How to complete this task >>
Of all the lines below, return only those starting with the line holding "fx_px: 1136" and going on through the line holding "focal_mm: 3.3", exactly as written.

(Camera geometry data)
((
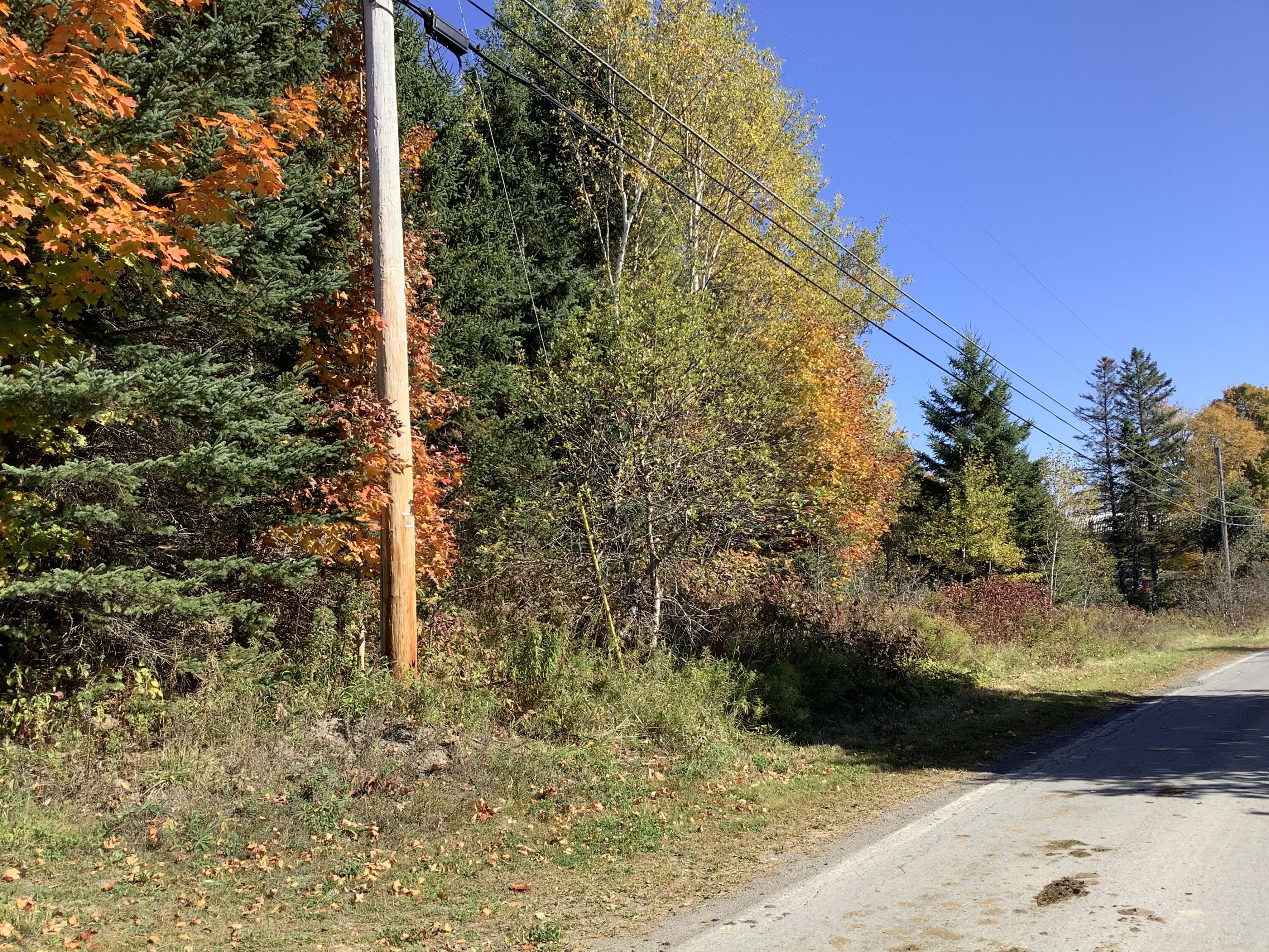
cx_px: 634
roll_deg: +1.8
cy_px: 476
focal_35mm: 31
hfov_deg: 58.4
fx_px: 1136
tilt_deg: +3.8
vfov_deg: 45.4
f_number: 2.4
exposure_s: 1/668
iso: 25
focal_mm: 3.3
))
((
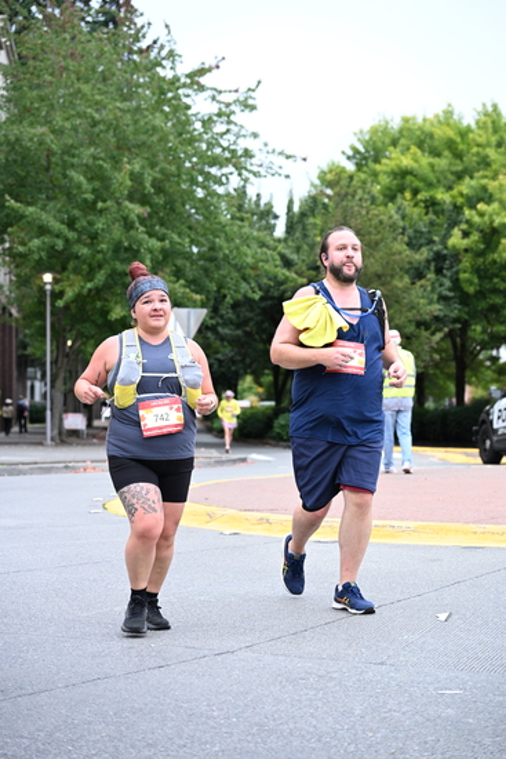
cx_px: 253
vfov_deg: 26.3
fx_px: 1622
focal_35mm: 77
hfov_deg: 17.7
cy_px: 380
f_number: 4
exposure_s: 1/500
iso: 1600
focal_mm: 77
))
Response below >>
fx_px: 1136
tilt_deg: +3.8
vfov_deg: 45.4
f_number: 2.4
exposure_s: 1/668
iso: 25
focal_mm: 3.3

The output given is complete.